Among the entries below, find the lines with the word "Blueprint" and return them.

- Opening Delimiter -

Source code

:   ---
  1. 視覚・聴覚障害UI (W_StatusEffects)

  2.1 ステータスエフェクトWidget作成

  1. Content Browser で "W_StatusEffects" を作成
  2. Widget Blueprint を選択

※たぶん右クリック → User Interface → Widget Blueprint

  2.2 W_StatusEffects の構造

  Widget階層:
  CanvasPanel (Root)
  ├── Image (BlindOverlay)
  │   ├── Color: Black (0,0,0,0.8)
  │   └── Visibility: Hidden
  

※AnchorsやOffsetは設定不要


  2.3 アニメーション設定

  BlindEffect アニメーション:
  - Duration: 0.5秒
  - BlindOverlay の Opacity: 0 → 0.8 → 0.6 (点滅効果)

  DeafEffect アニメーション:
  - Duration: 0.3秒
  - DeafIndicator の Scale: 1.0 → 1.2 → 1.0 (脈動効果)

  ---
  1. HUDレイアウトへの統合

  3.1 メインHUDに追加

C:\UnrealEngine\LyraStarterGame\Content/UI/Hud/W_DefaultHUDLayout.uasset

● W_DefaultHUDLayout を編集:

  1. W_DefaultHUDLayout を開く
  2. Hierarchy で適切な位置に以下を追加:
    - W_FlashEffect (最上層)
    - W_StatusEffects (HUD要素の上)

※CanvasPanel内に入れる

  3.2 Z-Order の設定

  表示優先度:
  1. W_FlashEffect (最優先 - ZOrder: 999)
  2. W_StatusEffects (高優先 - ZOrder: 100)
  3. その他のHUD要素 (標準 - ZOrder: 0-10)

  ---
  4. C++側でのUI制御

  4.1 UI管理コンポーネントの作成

- Closing Delimiter -

▶ _Finished exercise_:
  2. Widget Blueprint を選択
※たぶん右クリック → User Interface → Widget Blueprint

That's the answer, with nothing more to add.